Lelaki itu melanjutkan hidupnya yang tidak gampang. Terengah-engah ia menuntaskan sekolah teknik menengah pertama. Pengalaman kerjanya panjang dan beragam; kenek angkot, kuli bangunan, kenek truk, tukang sapu di stasiun, calo kereta api, pelayan di restoran, dan banyak lagi yang tak ia ingat. Kemudian ia diterima bekerja sebagai anak buah kapal. Ia menghabiskan waktu di lautan dengan singgah di banyak sekali benua dan cuaca. Pada satu hari, dikala kapal berlabuh di sebuah negeri, lelaki itu memutuskan lari dari kapal.

"Aku juga suka kembang turi," kata lelaki itu.
"Enak untuk pecal atau urab."
"Bunga turi bisa kau temukan di warung oriental."
"Ya, saya membelinya, kubuat pecal. Sekarang bunga turi menjadi sayuran
antik, sukar diperoleh. Orang tak menanam turi lagi."

"Dulu di desa masa kecilku," lelaki itu berkata sambil berdiri mendekati petak tulip, "Pohon turi
banyak ditanam di tepi sawah dan tepi jalan.

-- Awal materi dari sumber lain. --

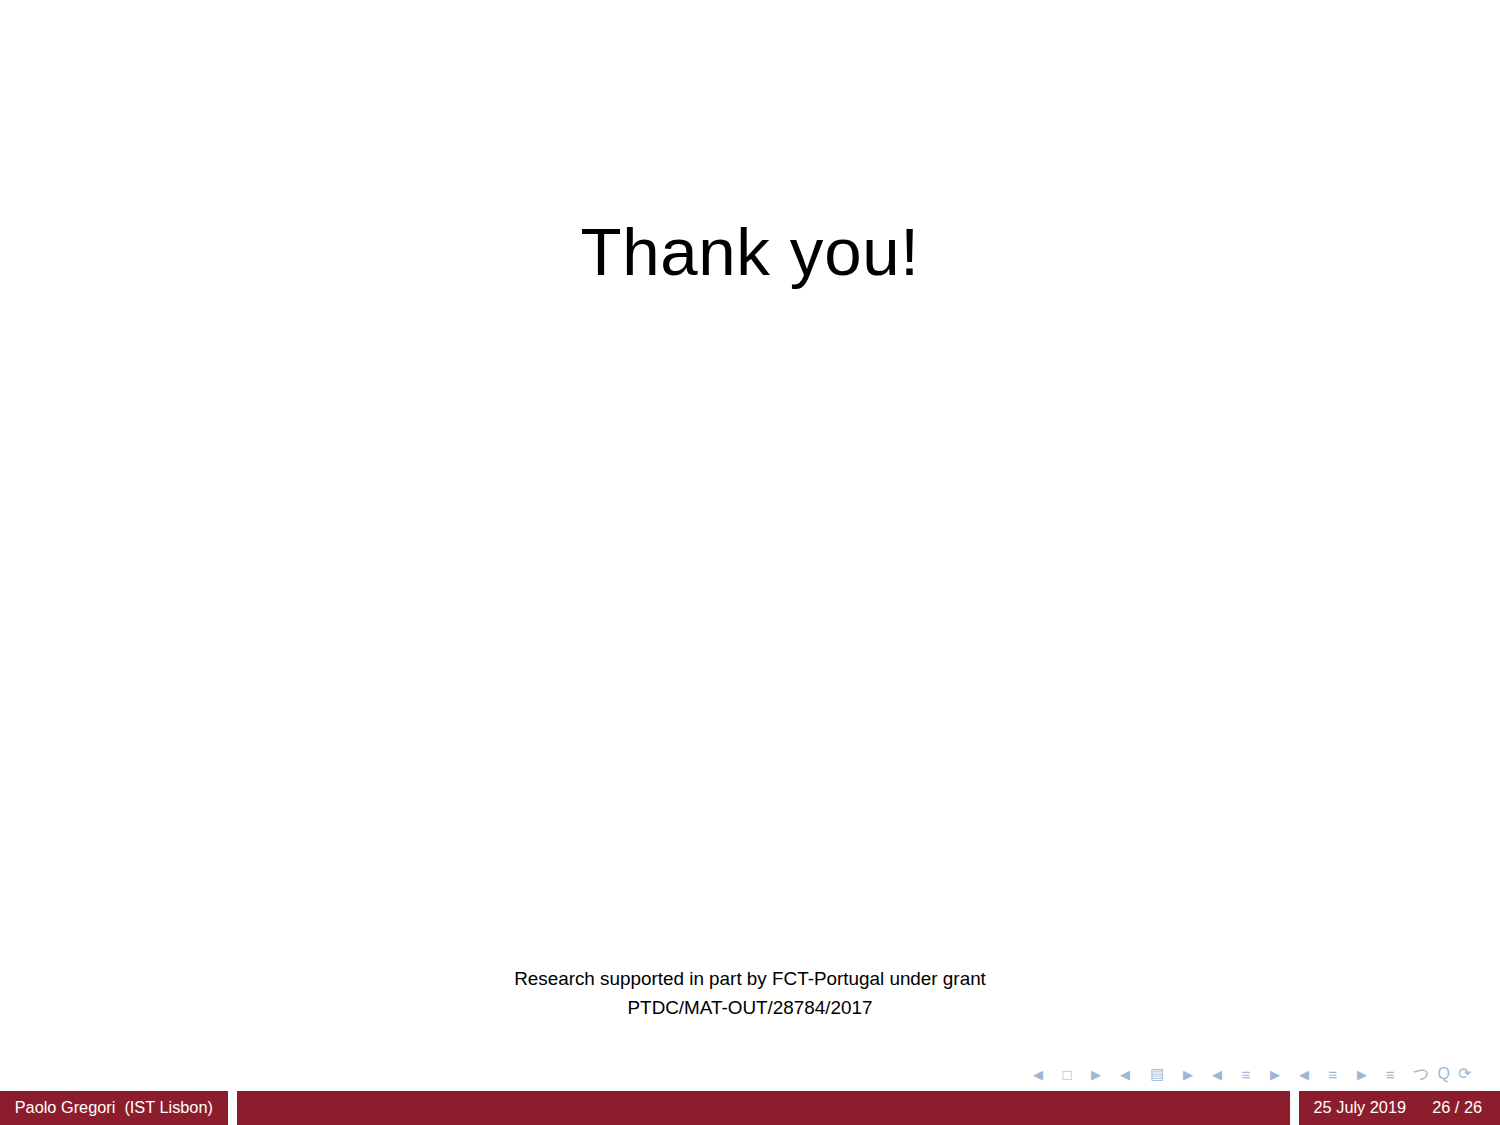Thank you!
Research supported in part by FCT-Portugal under grant
PTDC/MAT-OUT/28784/2017
◀□▶ ◀▤▶ ◀≡▶ ◀≡▶ ≡
つ Q ⟳
Paolo Gregori (IST Lisbon)
25 July 201926 / 26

Kembangnya ada yang merah, ada yang putih."

"Daun turi anggun buat menghaluskan kulit. Ibuku suka menggunakannya

sebagai masker wajah." Perempuan itu berjalan terpincang-pincang, mendekati

lelaki itu.

Lelaki itu menahan nafas dan berkata pelan sambil menelan ludah, "Ibuku

dulu pemetik bunga turi." Ia membuka beling mata hitamnya.

"Oh, ya."

Pikiran wanita itu mengembara ke masa belakang. Mengingat-ingat

nama anak lelaki yang suka mengantar bunga turi ke rumah. Menatap wajah di

depannya yang ia yakin pernah begitu familiar. Satu yang ia ingat, anak badung itu

pernah menyelamatkannya dari olok-olok.

Anak lelaki itu selalu bercelana pendek dengan ikat pinggang tali rafia. Di

kelas ia suka tidur. Saat istirahat ia suka mengganggu belum dewasa perempuan.

Pernah ia meletakkan kerukan pensil yang bercermin di rumput daerah anak

wanita main loncat tali.

Lalu ia berteriak, "Aku tahu warna celana dalam kalian."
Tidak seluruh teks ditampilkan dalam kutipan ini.